- EXERCISE MATERIALS
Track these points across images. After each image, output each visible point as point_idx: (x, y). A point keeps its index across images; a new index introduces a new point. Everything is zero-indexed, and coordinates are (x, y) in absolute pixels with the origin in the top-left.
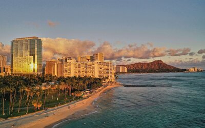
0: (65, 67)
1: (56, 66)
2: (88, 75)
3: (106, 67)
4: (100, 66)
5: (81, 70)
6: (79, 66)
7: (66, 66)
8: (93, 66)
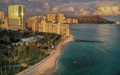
0: (39, 26)
1: (34, 24)
2: (54, 32)
3: (65, 27)
4: (61, 27)
5: (49, 28)
6: (48, 26)
7: (41, 25)
8: (57, 26)
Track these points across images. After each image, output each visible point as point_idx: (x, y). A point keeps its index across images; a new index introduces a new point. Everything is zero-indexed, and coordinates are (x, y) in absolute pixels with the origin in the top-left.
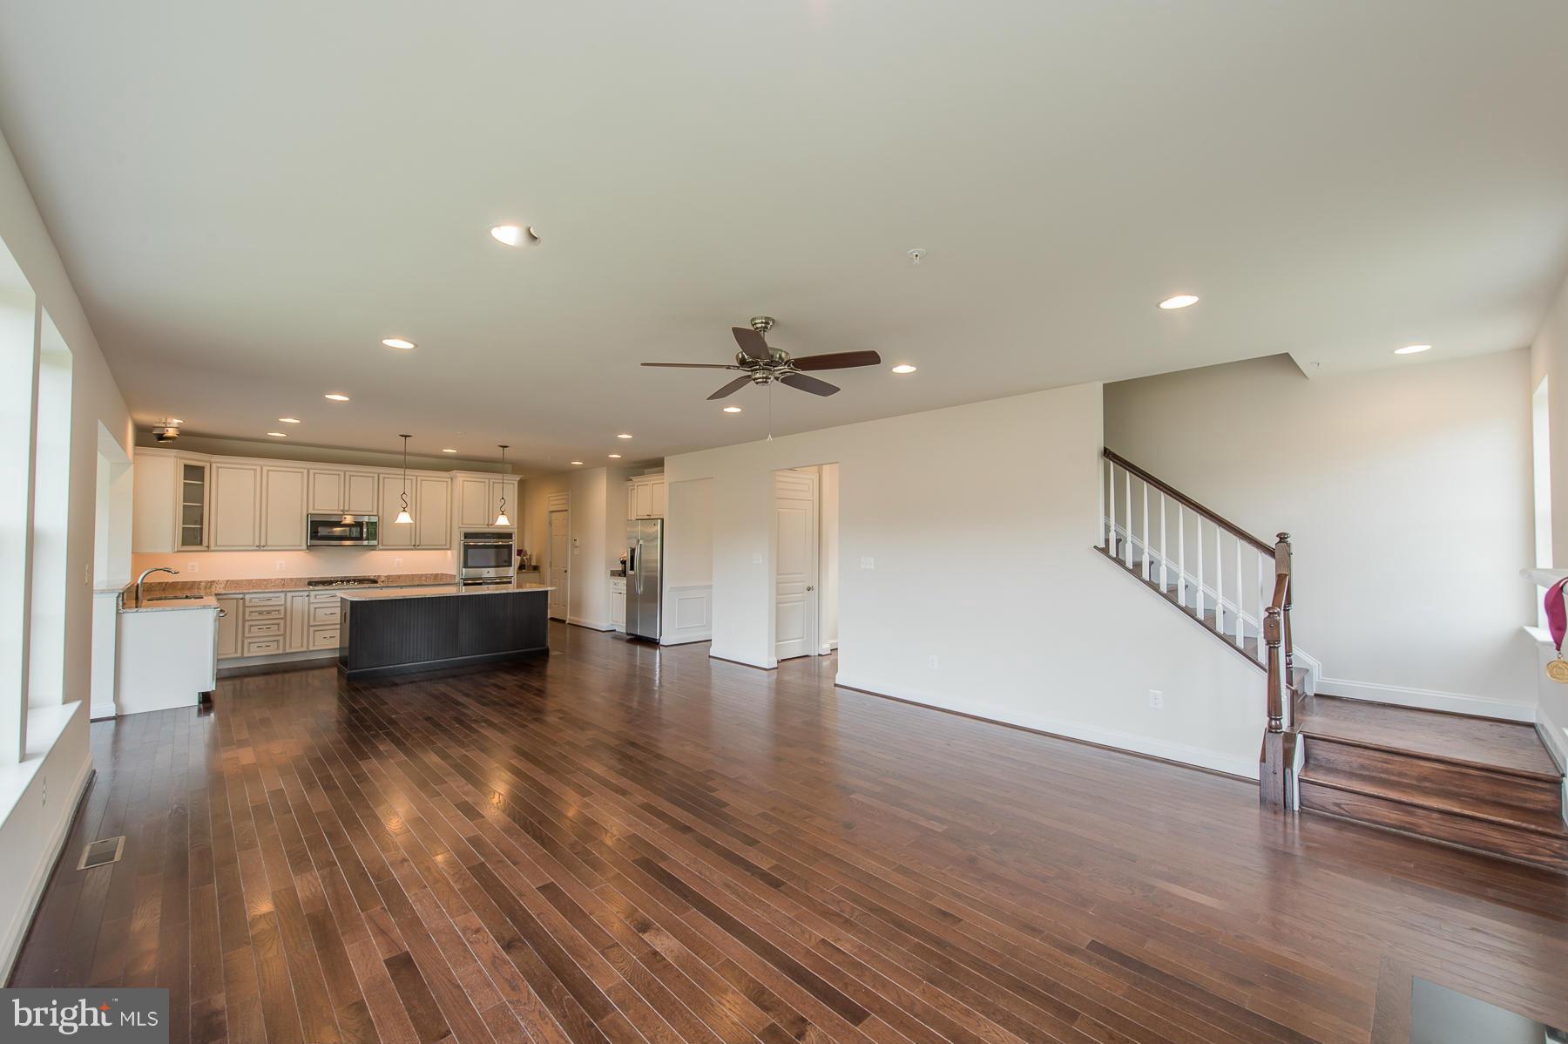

- TASK BRIEF
Set down the entries above exactly, and keep every picture out of your copy.

- REPLY TO THE EXERCISE
Track these points across images. After each image, output each visible point as point_idx: (x, y). A point keeps its index across images; a new index introduces a new point. Everything is zero-indexed, and coordinates are (x, y) in absolute pixels with the origin in the top-left.
0: (65, 67)
1: (56, 66)
2: (88, 75)
3: (106, 67)
4: (100, 66)
5: (81, 70)
6: (79, 66)
7: (66, 66)
8: (93, 66)
0: (39, 26)
1: (34, 24)
2: (54, 32)
3: (65, 27)
4: (61, 27)
5: (49, 28)
6: (48, 26)
7: (41, 25)
8: (57, 26)
Track these points across images. After each image, output each visible point as point_idx: (x, y). A point keeps its index across images; a new index introduces a new point. Everything is zero-indexed, and coordinates are (x, y) in absolute pixels with the origin in the top-left.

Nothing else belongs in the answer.